▽

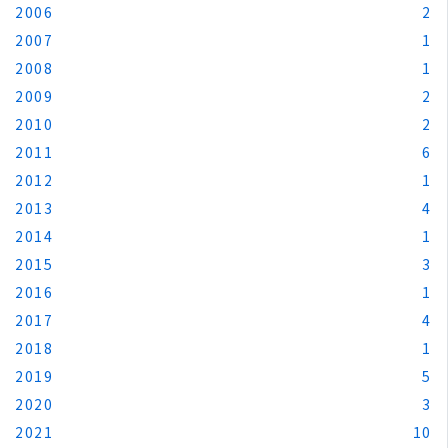
2006
2
2007
1
2008
1
2009
2
2010
2
2011
6
2012
1
2013
4
2014
1
2015
3
2016
1
2017
4
2018
1
2019
5
2020
3
2021
10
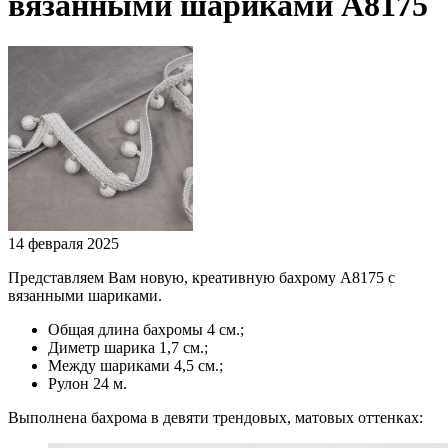
вязанными шариками А8175
14 февраля 2025
Представляем Вам новую, креативную бахрому А8175 с
вязанными шариками.
Общая длина бахромы 4 см.;
Диметр шарика 1,7 см.;
Между шариками 4,5 см.;
Рулон 24 м.
Выполнена бахрома в девяти трендовых, матовых оттенках:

△

▸ Job: Rewrite the text read from all the records as a Markdown table with the columns "Row" and "Text", giving each line its own numbered row and skipping blank lines. Leave the pictures out of the table.

▸ Exercise solution:
| Row | Text |
|---|---|
| 1 | 2006 |
| 2 | 2 |
| 3 | 2007 |
| 4 | 1 |
| 5 | 2008 |
| 6 | 1 |
| 7 | 2009 |
| 8 | 2 |
| 9 | 2010 |
| 10 | 2 |
| 11 | 2011 |
| 12 | 6 |
| 13 | 2012 |
| 14 | 1 |
| 15 | 2013 |
| 16 | 4 |
| 17 | 2014 |
| 18 | 1 |
| 19 | 2015 |
| 20 | 3 |
| 21 | 2016 |
| 22 | 1 |
| 23 | 2017 |
| 24 | 4 |
| 25 | 2018 |
| 26 | 1 |
| 27 | 2019 |
| 28 | 5 |
| 29 | 2020 |
| 30 | 3 |
| 31 | 2021 |
| 32 | 10 |
| 33 | вязанными шариками А8175 |
| 34 | 14 февраля 2025 |
| 35 | Представляем Вам новую, креативную бахрому А8175 с |
| 36 | вязанными шариками. |
| 37 | Общая длина бахромы 4 см.; |
| 38 | Диметр шарика 1,7 см.; |
| 39 | Между шариками 4,5 см.; |
| 40 | Рулон 24 м. |
| 41 | Выполнена бахрома в девяти трендовых, матовых оттенках: |